Reputation: 39
I have the following C code.
#include <stdio.h>
#include <sys/types.h>
#include <unistd.h>
int main ()
{
int i=1;
pid_t child_pid = fork();
if (child_pid == 0)
{
printf ("%d\n", i++);
printf ("%d\n", i++);
printf ("This is child process.");
return 0;
}
else if (child_pid > 0) {
printf ("%d\n", i++);
printf ("This is parent process.");
}
else {
printf("Fork failed");
}
}
I compiled the following as follows: gcc testFork.c
and ran the code by typing ./a.out
.
The output i got was:
vmw_ubuntu@vmwubuntu:~/Desktop/Test C$ ./a.out
1
This is parent process.vmw_ubuntu@vmwubuntu:~/Desktop/Test C$ 1
2
This is child process.
Why is vmw_ubuntu@vmwubuntu:~/Desktop/Test C$
appearing in the middle of nowhere?
I am simply expecting this output:
vmw_ubuntu@vmwubuntu:~/Desktop/Test C$ ./a.out
1
This is parent process.1
2
This is child process.
Upvotes: 0
Views: 137
Reputation: 94
The problem probably is that printf function is buffered: Why does printf not flush after the call unless a newline is in the format string? Disable buffering or use write(..), which is unbuffered. And there is no problem with fork - it works as specified.
Upvotes: 1
Reputation: 405
Because you didn't add a newline '\n' escape character at the end of your printf call; and thus, when your parent process returned to your shell, the prompt of your shell `vmw_ubuntu@vmwubuntu:~/Desktop/Test C$' was appended to the end.
Remember that when you call 'fork' you're creating 2 separate copies of the same process. It's no longer 1 program, and the parent can return before the child.
EDIT:
To achieve the output you want, you need to insert a call to the 'waitpid' function. see http://linux.die.net/man/2/wait
Upvotes: 4

=== Tasks ===
[1] List every header file that the C code in the fork thread includes.
[2] In the fork thread, which function does the reply with 4 upvotes say to call to get the wanted output?
[3] Echo the fork thread from "Remember that when" to "before the child.".
Answer using only the fork thread.

=== Records ===
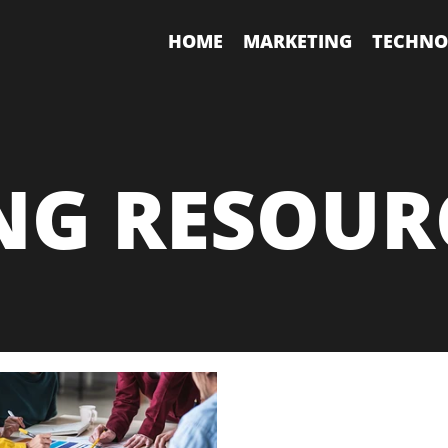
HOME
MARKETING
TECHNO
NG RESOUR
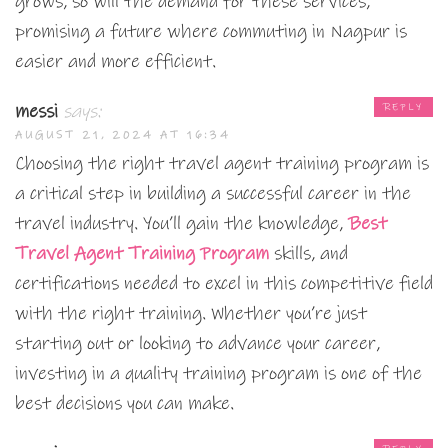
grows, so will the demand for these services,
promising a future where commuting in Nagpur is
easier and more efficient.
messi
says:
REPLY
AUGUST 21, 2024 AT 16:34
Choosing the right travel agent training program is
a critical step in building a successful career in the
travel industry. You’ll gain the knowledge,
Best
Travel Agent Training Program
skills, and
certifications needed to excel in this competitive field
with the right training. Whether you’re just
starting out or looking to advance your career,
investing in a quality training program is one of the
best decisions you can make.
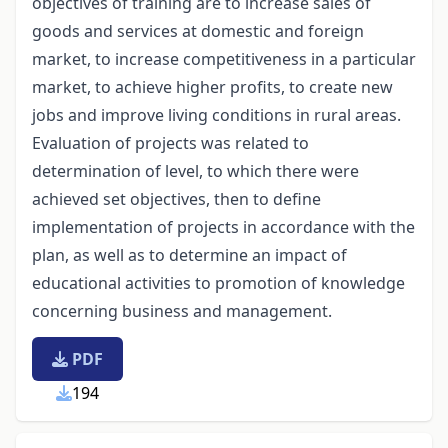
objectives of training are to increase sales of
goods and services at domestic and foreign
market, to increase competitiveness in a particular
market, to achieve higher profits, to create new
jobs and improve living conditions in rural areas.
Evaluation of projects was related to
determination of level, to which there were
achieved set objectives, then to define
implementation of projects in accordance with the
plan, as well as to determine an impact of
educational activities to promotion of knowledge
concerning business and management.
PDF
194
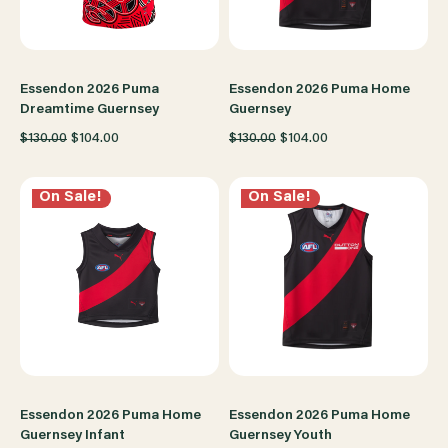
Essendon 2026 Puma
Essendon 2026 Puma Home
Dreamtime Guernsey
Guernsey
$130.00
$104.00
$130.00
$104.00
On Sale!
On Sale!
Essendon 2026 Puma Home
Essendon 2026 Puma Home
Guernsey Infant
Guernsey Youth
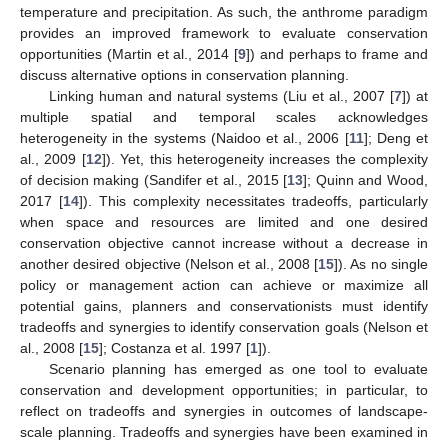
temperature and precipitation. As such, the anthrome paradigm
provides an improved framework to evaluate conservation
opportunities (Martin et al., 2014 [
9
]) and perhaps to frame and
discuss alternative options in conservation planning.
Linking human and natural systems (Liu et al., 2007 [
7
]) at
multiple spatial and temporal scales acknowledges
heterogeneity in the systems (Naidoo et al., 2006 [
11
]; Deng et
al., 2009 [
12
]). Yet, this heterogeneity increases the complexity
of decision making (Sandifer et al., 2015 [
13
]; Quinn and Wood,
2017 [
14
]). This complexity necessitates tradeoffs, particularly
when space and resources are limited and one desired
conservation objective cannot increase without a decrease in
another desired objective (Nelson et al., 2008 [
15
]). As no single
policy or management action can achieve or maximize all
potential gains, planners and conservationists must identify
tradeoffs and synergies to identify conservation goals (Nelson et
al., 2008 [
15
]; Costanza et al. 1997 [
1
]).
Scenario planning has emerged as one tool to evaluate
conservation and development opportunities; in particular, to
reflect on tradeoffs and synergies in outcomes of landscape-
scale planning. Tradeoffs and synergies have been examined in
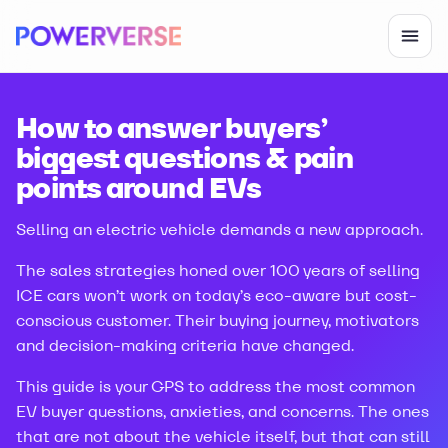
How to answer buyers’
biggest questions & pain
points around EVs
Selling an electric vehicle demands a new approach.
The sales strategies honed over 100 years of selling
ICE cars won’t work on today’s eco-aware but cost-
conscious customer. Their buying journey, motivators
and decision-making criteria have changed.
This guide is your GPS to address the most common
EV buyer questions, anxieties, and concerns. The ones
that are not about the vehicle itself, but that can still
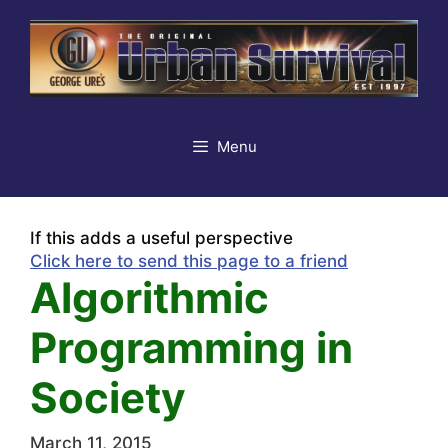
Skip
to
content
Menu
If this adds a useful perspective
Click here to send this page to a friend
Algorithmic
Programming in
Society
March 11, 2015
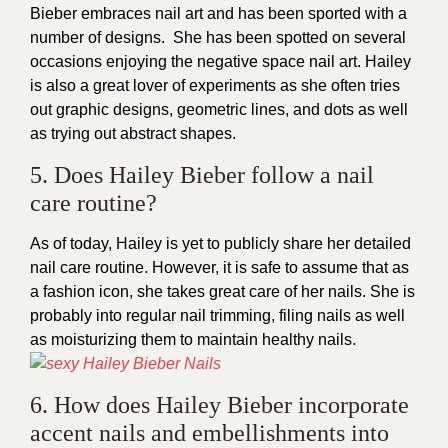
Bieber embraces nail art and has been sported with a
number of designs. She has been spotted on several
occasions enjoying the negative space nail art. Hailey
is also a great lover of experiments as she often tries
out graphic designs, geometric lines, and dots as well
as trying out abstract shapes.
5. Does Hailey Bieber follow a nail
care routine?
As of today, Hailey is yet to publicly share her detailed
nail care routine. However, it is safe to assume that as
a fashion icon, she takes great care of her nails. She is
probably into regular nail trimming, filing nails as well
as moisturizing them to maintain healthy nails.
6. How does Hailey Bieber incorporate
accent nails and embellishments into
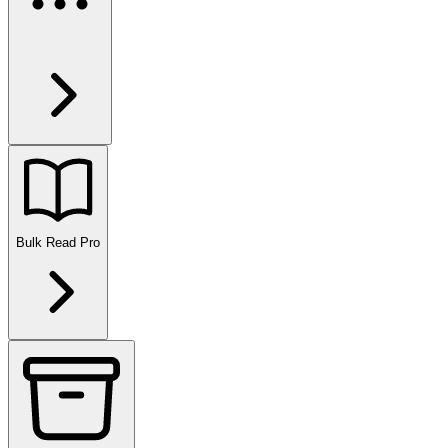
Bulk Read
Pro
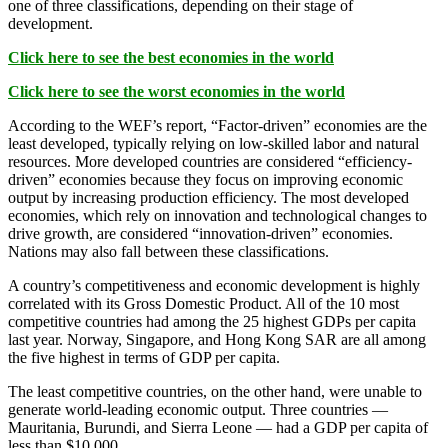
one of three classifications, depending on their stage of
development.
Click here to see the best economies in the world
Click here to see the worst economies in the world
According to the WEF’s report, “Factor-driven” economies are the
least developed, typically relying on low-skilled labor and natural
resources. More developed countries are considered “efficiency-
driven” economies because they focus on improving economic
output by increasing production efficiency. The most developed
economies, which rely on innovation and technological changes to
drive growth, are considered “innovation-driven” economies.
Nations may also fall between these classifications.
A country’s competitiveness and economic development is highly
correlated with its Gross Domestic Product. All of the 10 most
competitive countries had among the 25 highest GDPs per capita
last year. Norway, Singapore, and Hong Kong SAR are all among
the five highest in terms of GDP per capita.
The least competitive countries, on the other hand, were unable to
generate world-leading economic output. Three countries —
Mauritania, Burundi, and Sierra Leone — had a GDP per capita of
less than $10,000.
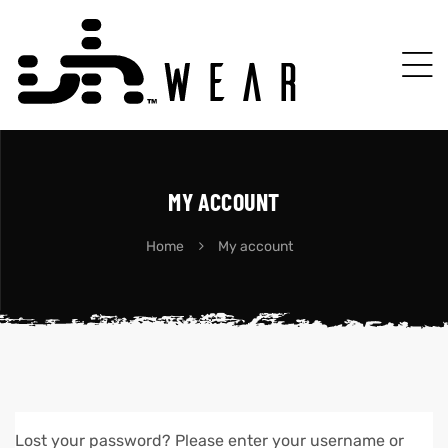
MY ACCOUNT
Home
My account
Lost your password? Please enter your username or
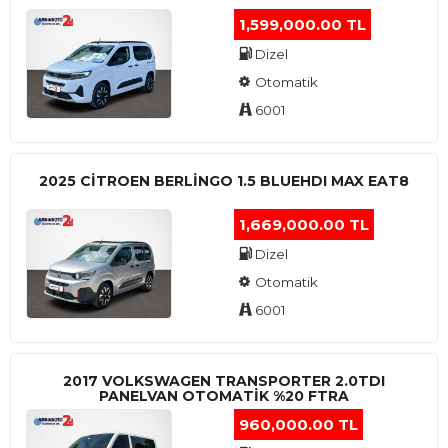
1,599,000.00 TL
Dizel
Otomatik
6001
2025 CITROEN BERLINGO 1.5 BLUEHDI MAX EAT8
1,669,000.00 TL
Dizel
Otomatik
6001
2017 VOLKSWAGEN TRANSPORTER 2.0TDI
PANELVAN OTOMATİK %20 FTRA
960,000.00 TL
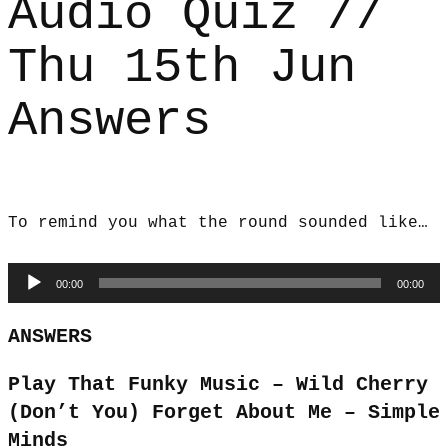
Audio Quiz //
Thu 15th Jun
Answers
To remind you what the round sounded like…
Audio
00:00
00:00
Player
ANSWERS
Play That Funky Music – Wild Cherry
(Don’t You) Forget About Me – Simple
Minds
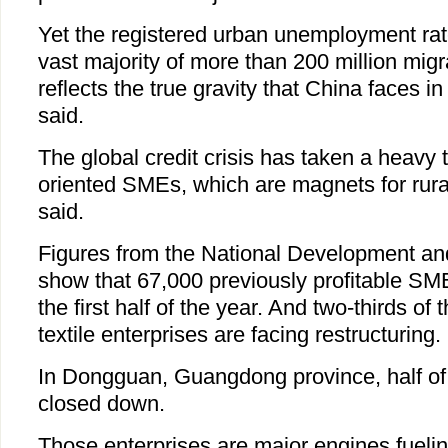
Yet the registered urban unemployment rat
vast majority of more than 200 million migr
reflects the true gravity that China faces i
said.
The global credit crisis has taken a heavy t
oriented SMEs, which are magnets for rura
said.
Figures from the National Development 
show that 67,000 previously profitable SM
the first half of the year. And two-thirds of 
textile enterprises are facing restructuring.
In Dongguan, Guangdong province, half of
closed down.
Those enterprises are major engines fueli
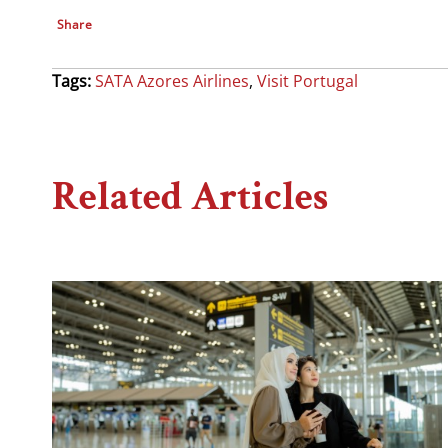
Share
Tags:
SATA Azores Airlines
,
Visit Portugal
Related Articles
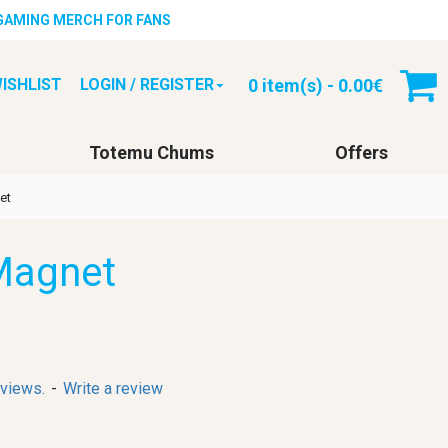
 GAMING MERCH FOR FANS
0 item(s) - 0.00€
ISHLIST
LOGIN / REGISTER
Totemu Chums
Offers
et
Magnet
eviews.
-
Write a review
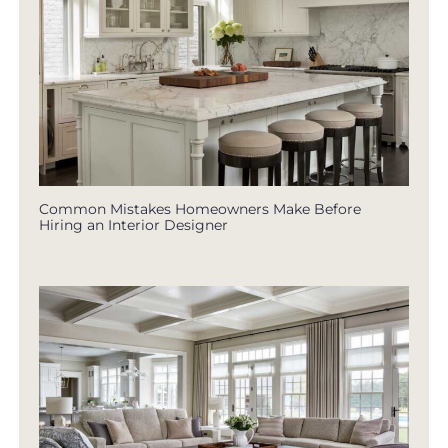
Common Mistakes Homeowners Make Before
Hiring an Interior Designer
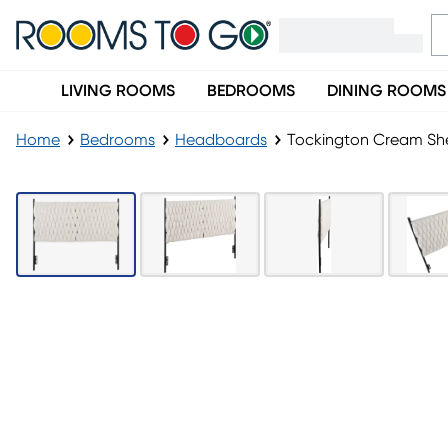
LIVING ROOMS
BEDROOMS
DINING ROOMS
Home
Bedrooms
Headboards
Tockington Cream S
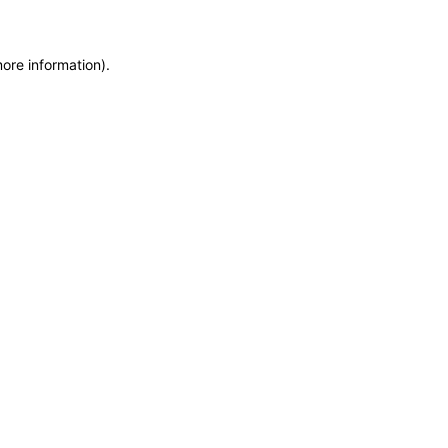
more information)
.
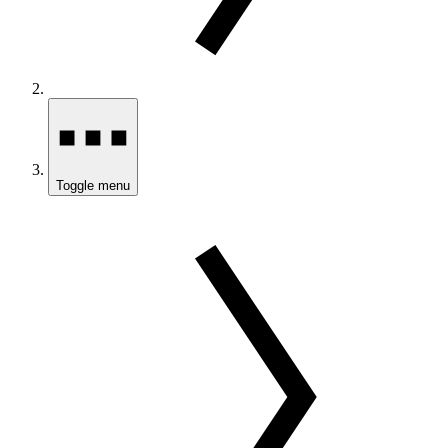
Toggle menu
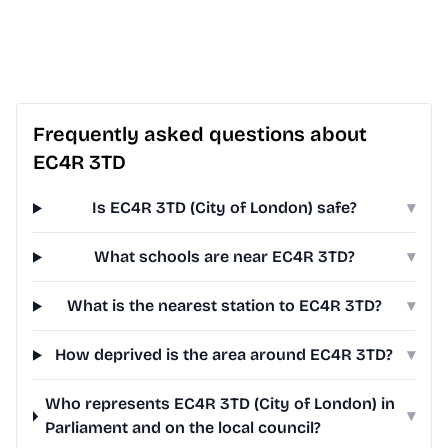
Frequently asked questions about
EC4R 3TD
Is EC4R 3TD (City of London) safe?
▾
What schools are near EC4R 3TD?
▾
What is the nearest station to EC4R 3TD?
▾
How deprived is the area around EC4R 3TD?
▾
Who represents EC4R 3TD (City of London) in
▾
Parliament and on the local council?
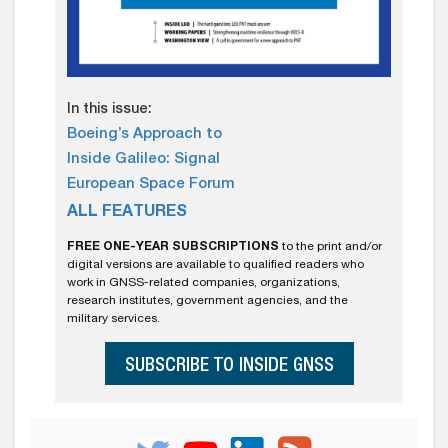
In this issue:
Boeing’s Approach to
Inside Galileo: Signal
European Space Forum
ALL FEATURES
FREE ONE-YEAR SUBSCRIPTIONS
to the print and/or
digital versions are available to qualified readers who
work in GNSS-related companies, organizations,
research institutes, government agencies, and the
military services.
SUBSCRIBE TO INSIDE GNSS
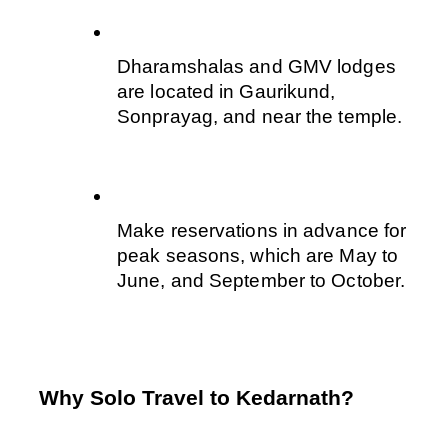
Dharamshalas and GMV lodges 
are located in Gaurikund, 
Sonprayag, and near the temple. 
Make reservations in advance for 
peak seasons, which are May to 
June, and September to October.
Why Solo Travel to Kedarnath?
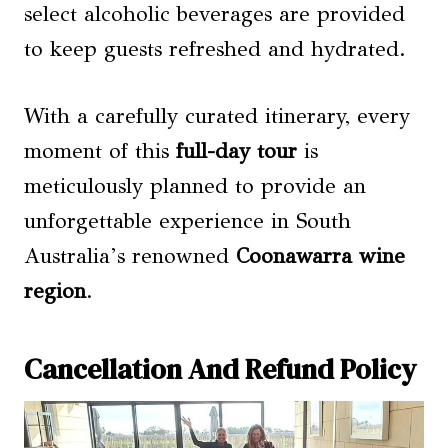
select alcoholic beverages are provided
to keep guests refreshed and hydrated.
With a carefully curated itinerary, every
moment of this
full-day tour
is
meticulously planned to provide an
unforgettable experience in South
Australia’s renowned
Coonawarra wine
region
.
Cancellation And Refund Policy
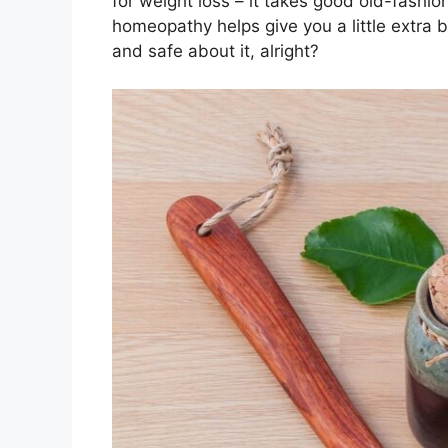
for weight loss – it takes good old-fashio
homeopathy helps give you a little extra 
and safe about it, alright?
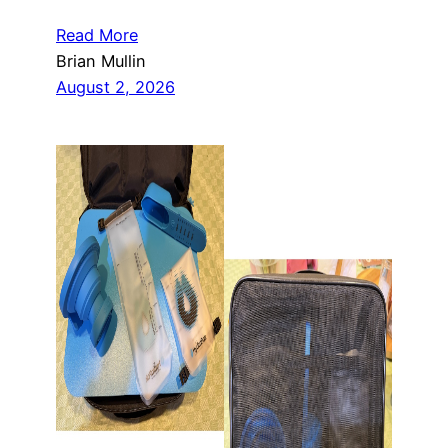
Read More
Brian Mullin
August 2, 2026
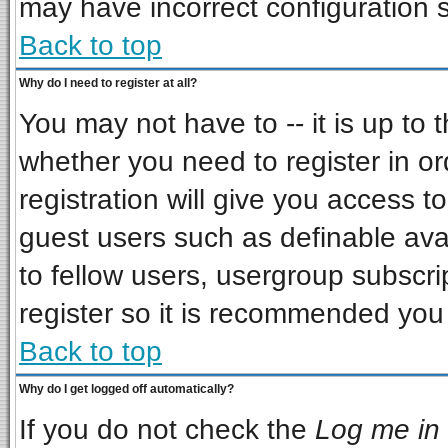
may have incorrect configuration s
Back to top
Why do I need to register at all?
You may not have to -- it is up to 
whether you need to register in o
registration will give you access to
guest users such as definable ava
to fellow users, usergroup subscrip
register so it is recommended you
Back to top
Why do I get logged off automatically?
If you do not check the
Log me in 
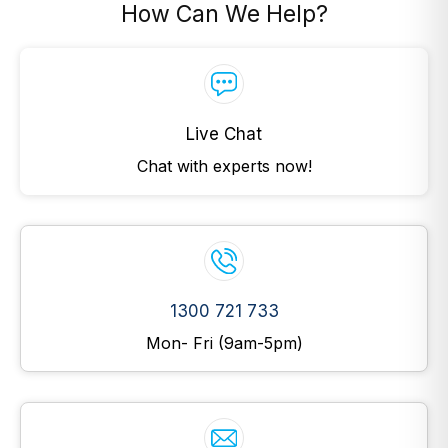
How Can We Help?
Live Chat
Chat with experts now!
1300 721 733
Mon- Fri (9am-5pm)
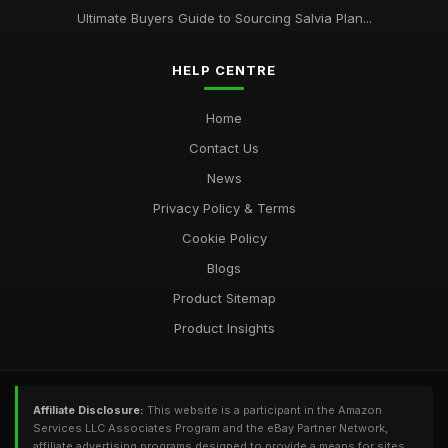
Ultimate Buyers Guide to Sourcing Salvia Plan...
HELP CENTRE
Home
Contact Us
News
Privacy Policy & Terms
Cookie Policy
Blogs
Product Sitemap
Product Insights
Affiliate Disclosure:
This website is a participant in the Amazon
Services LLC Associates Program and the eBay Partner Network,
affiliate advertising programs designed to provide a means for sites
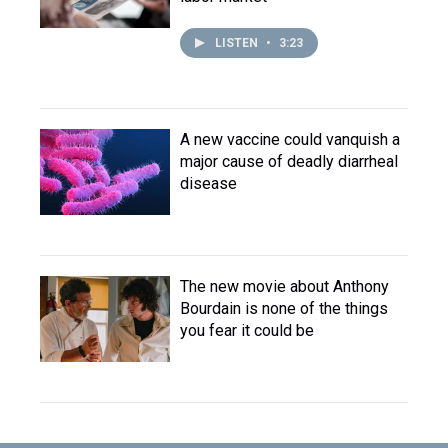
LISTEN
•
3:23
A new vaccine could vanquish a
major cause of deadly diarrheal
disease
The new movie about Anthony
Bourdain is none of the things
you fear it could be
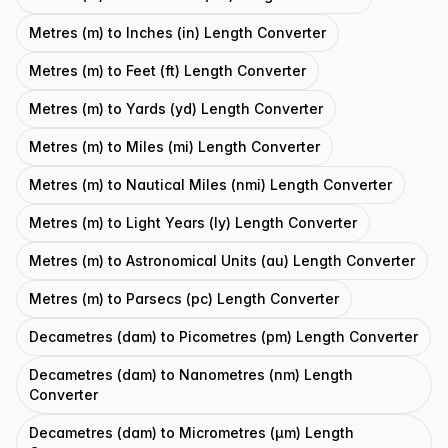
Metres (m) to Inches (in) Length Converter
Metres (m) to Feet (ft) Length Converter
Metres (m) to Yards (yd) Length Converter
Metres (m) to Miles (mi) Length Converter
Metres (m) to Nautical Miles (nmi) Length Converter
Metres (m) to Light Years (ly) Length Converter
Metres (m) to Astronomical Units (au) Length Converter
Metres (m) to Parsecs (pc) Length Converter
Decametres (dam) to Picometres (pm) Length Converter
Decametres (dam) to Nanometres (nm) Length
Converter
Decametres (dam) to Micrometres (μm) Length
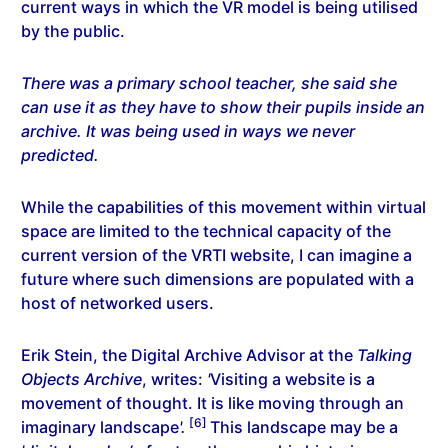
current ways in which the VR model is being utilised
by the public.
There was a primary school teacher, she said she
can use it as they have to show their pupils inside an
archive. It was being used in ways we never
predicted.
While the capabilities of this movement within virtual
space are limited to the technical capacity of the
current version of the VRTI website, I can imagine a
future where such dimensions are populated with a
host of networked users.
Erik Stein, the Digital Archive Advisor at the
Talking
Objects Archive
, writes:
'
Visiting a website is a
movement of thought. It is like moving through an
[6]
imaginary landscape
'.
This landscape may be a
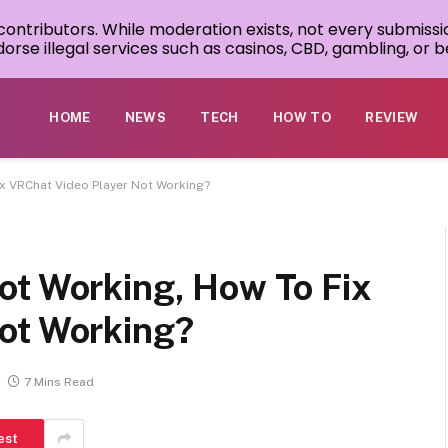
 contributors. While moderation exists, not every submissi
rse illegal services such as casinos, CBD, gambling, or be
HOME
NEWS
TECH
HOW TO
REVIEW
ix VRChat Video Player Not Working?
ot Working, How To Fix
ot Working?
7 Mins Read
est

=== Task-by-task answers ===
[1] stdio.h, sys/types.h, unistd.h

[2] waitpid

[3]
Remember that when you call 'fork' you're creating 2 separate copies of the same process. It's no longer 1 program, and the parent can return before the child.